## REQUEST
Format the lines as a Markdown table with the columns Row and Line, starting at the first line and ending at the one containing "order: Hymenoptera", with a row number beside each line. Leave out blank lines and the pictures.

## INPUT FOR THIS TASK
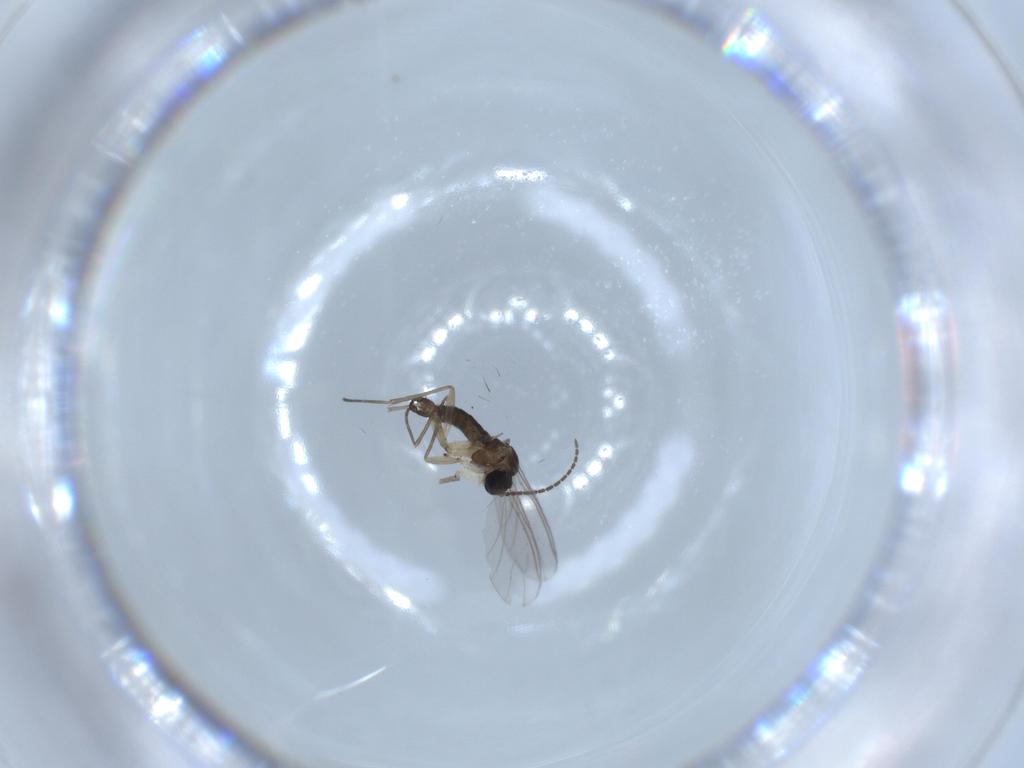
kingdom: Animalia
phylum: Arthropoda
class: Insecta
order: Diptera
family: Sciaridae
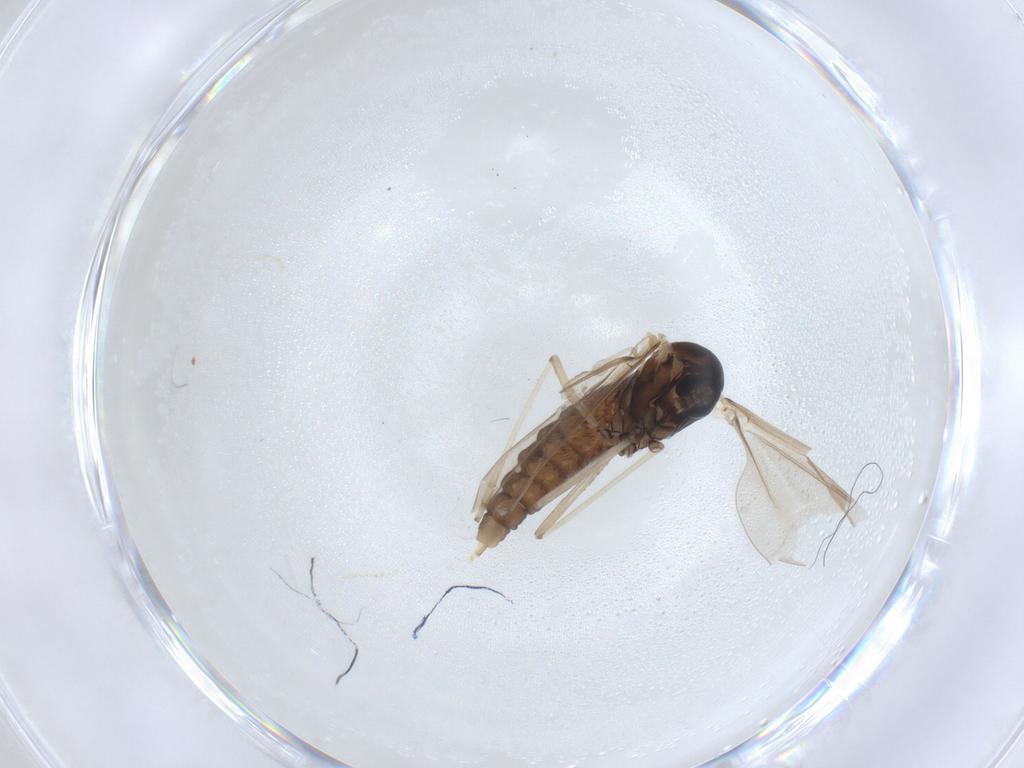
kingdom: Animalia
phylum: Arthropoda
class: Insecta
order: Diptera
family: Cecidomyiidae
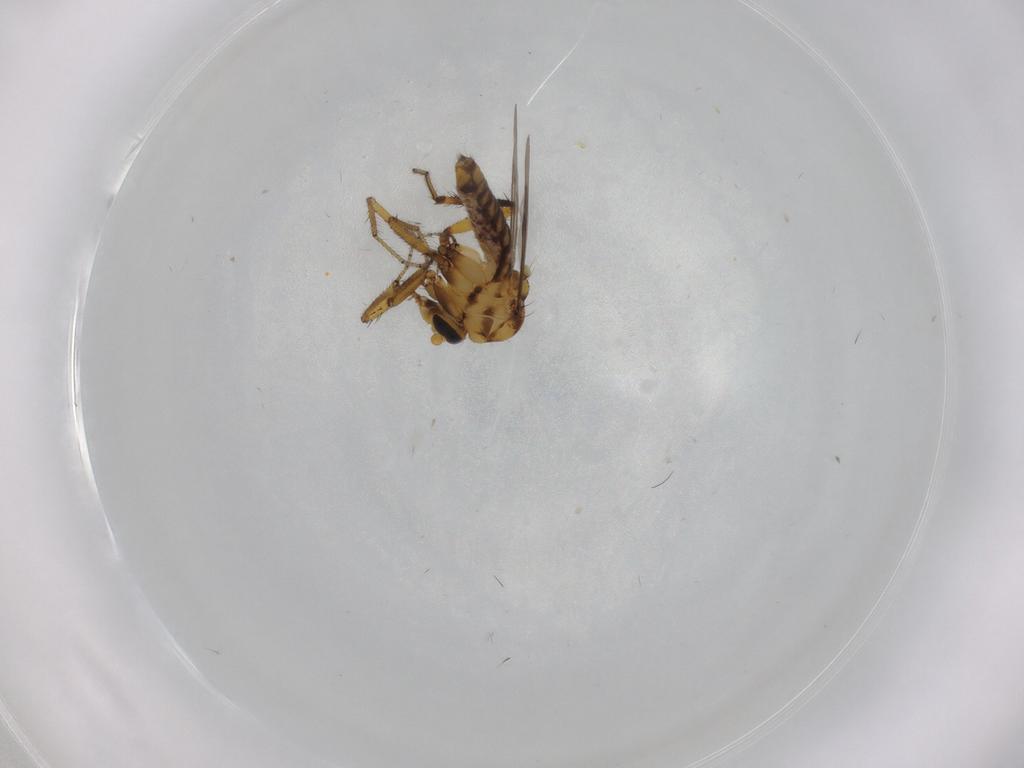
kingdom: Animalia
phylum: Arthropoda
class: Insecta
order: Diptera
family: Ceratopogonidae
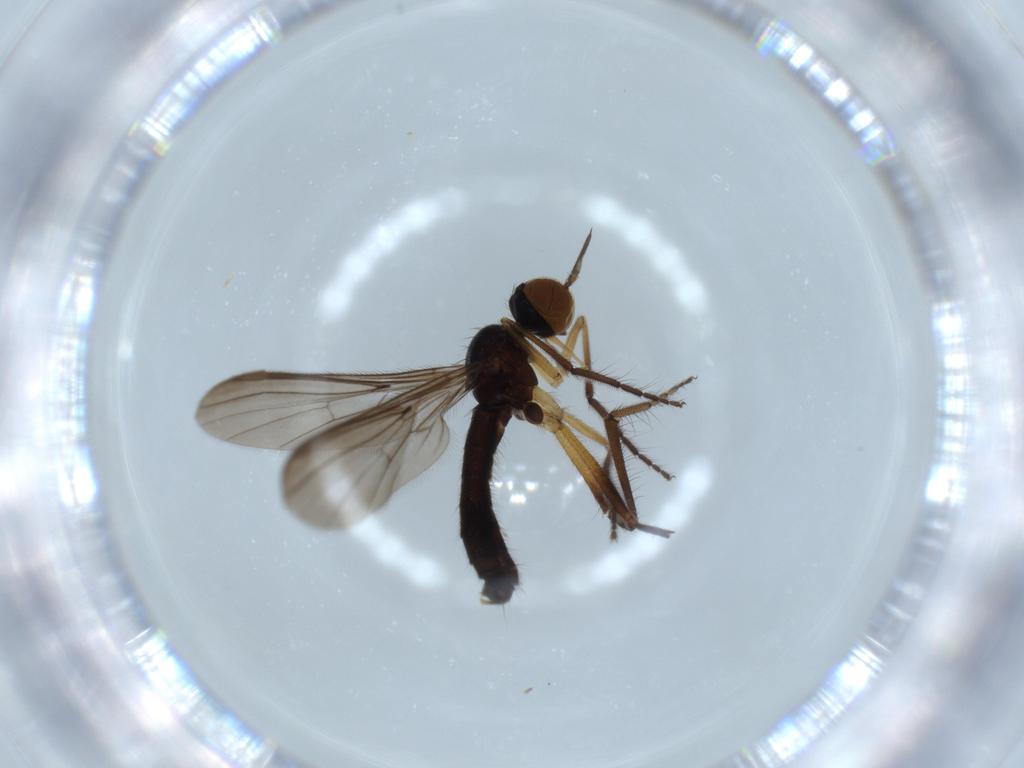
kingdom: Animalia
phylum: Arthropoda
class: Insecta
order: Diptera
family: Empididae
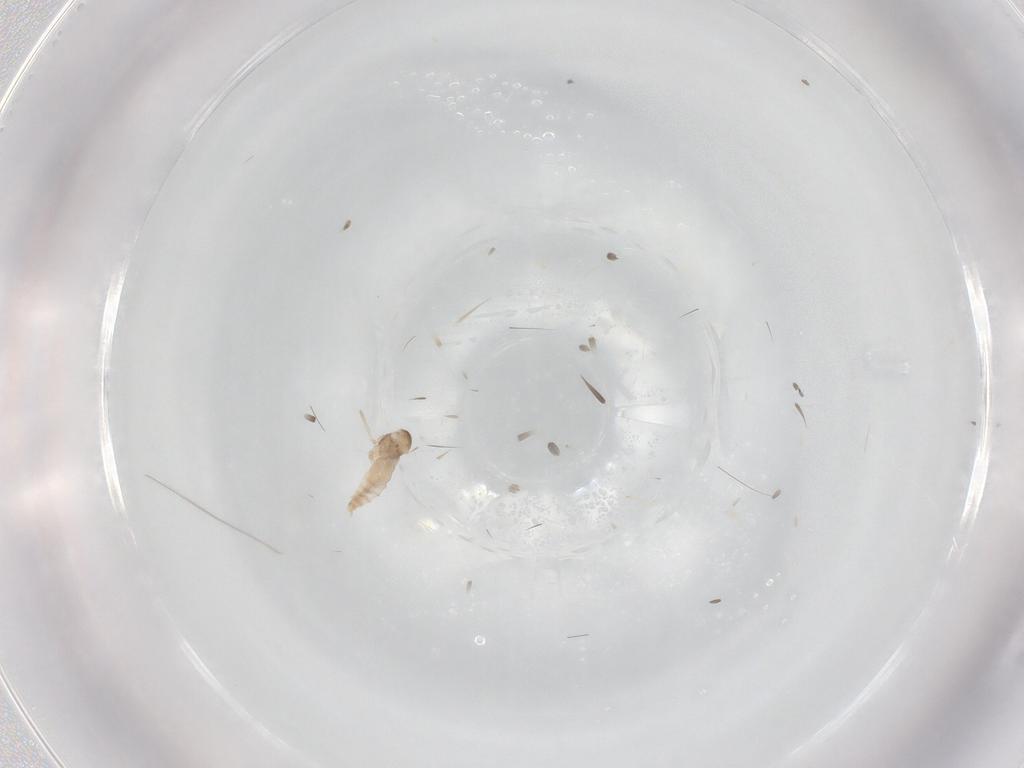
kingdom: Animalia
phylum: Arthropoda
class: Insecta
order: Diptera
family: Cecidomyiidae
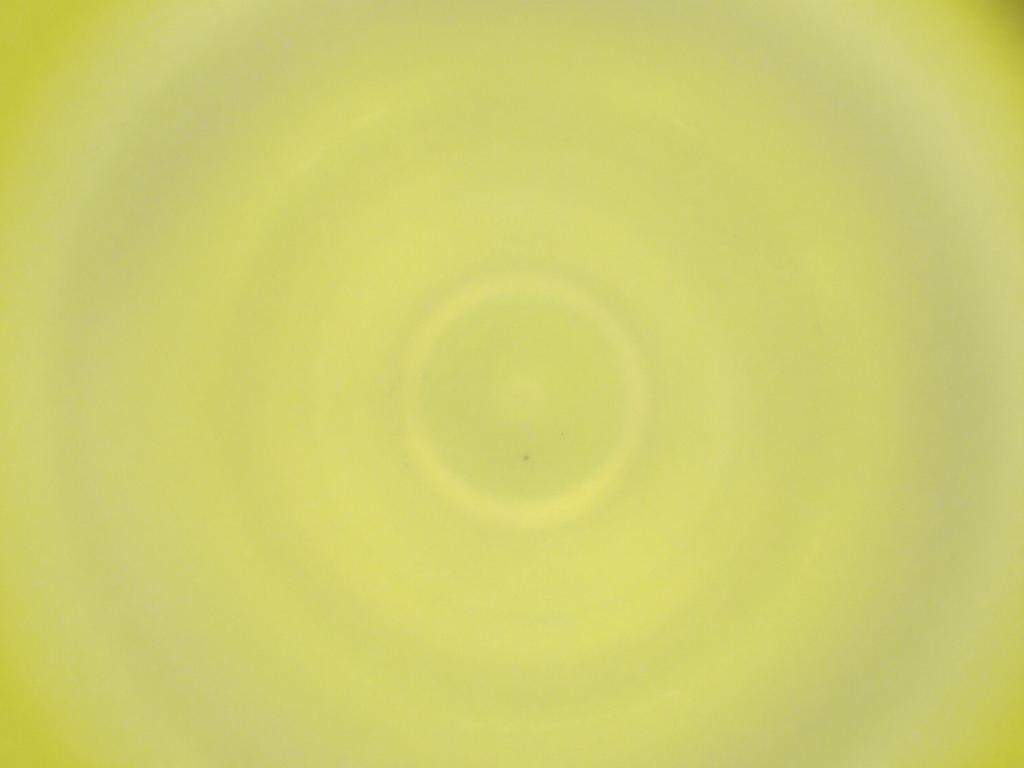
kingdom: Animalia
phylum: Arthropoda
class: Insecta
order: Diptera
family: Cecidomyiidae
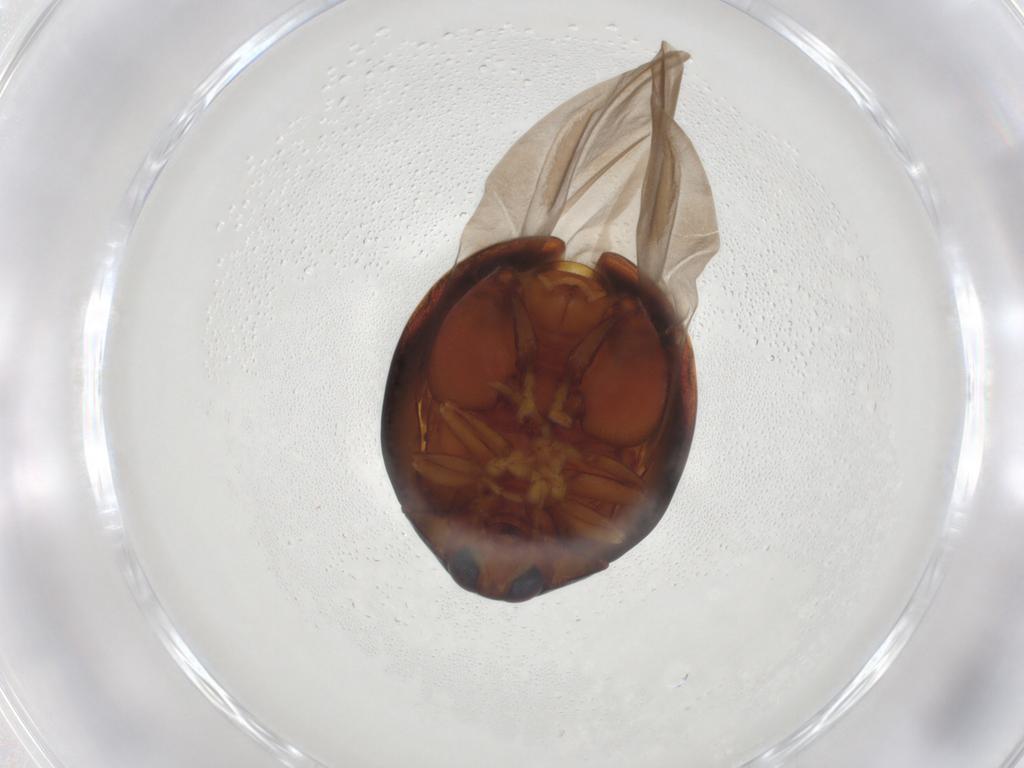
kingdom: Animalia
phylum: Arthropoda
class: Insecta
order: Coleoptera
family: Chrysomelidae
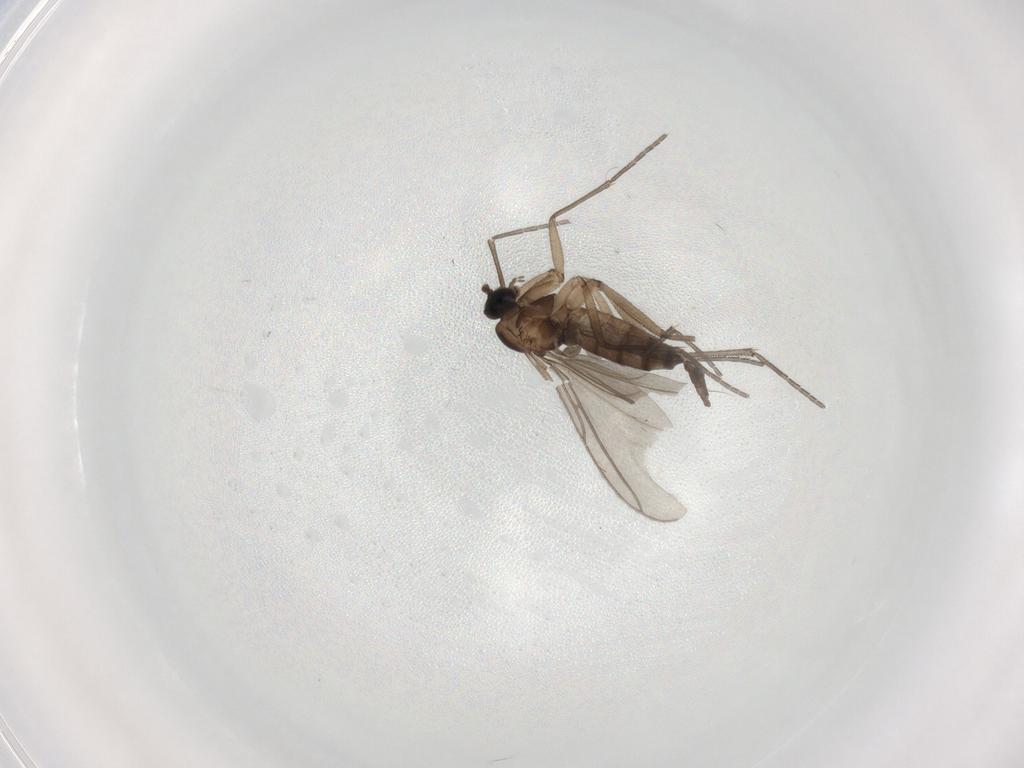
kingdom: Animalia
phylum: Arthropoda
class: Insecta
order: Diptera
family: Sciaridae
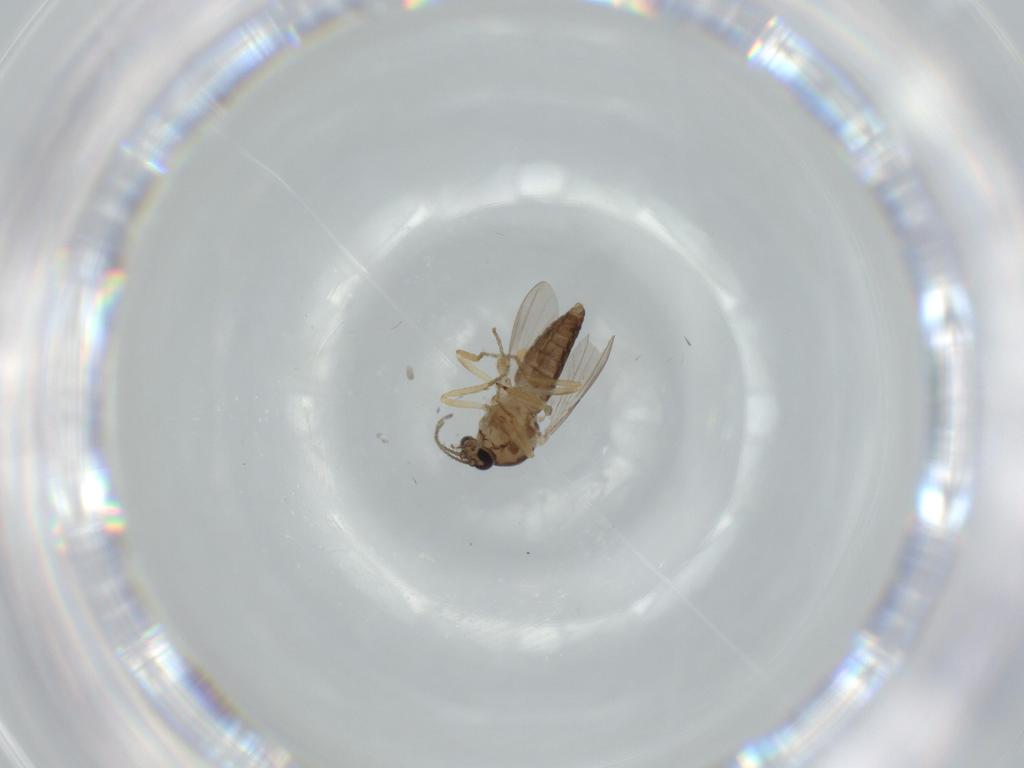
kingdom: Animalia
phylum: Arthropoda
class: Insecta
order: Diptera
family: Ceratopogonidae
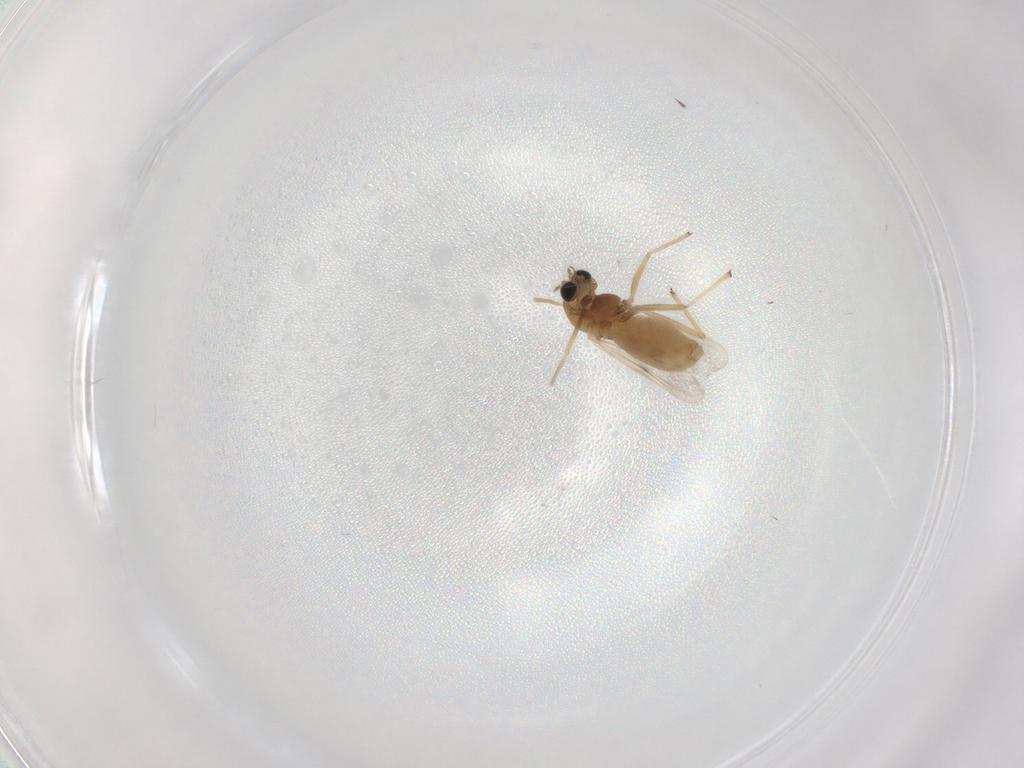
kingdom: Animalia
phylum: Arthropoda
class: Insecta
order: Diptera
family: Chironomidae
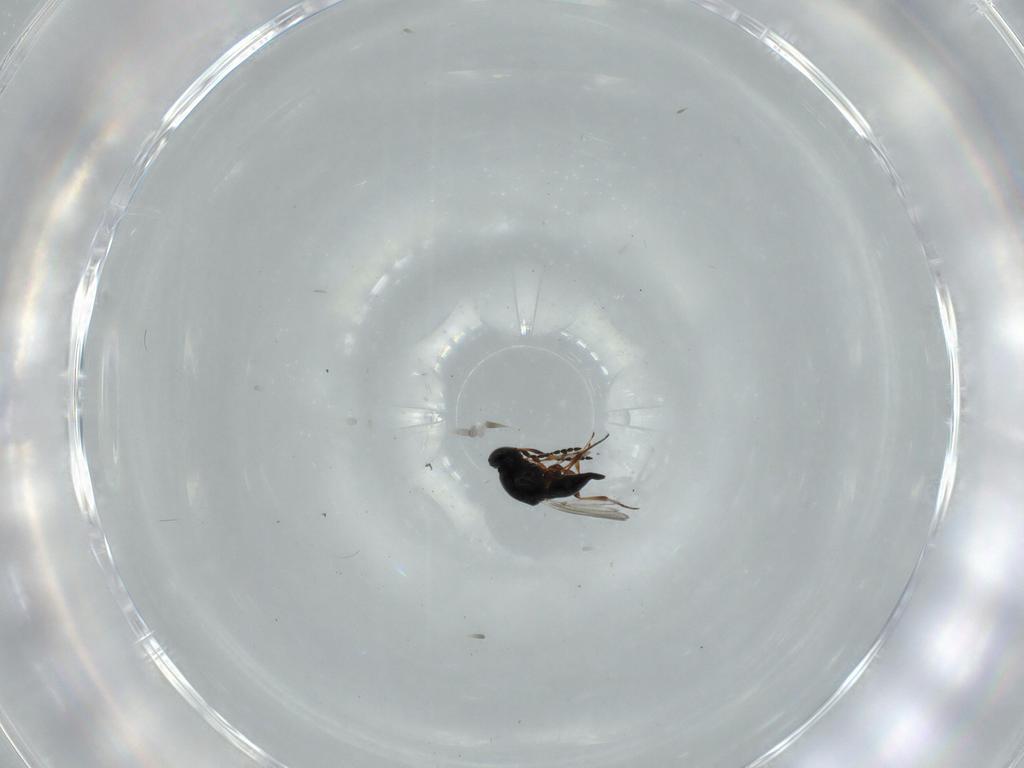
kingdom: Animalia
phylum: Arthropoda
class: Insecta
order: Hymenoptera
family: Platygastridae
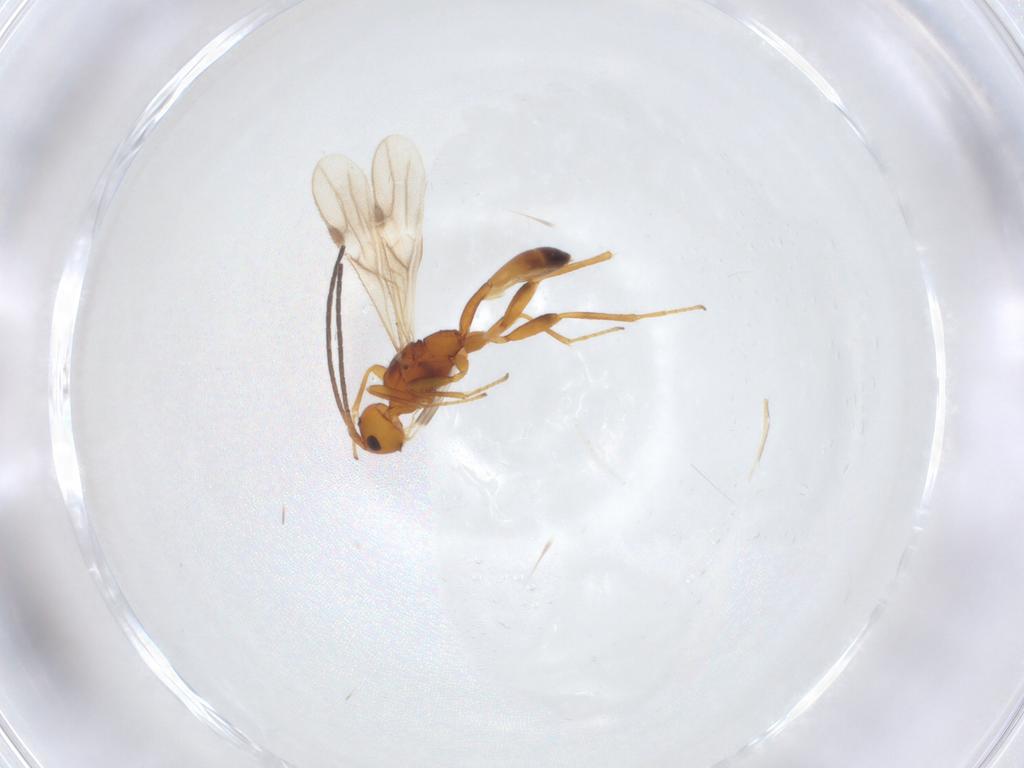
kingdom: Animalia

## OUTPUT
| Row | Line |
|---|---|
| 1 | kingdom: Animalia |
| 2 | phylum: Arthropoda |
| 3 | class: Insecta |
| 4 | order: Diptera |
| 5 | family: Sciaridae |
| 6 | kingdom: Animalia |
| 7 | phylum: Arthropoda |
| 8 | class: Insecta |
| 9 | order: Diptera |
| 10 | family: Cecidomyiidae |
| 11 | kingdom: Animalia |
| 12 | phylum: Arthropoda |
| 13 | class: Insecta |
| 14 | order: Diptera |
| 15 | family: Ceratopogonidae |
| 16 | kingdom: Animalia |
| 17 | phylum: Arthropoda |
| 18 | class: Insecta |
| 19 | order: Diptera |
| 20 | family: Empididae |
| 21 | kingdom: Animalia |
| 22 | phylum: Arthropoda |
| 23 | class: Insecta |
| 24 | order: Diptera |
| 25 | family: Cecidomyiidae |
| 26 | kingdom: Animalia |
| 27 | phylum: Arthropoda |
| 28 | class: Insecta |
| 29 | order: Diptera |
| 30 | family: Cecidomyiidae |
| 31 | kingdom: Animalia |
| 32 | phylum: Arthropoda |
| 33 | class: Insecta |
| 34 | order: Coleoptera |
| 35 | family: Chrysomelidae |
| 36 | kingdom: Animalia |
| 37 | phylum: Arthropoda |
| 38 | class: Insecta |
| 39 | order: Diptera |
| 40 | family: Sciaridae |
| 41 | kingdom: Animalia |
| 42 | phylum: Arthropoda |
| 43 | class: Insecta |
| 44 | order: Diptera |
| 45 | family: Ceratopogonidae |
| 46 | kingdom: Animalia |
| 47 | phylum: Arthropoda |
| 48 | class: Insecta |
| 49 | order: Diptera |
| 50 | family: Chironomidae |
| 51 | kingdom: Animalia |
| 52 | phylum: Arthropoda |
| 53 | class: Insecta |
| 54 | order: Hymenoptera |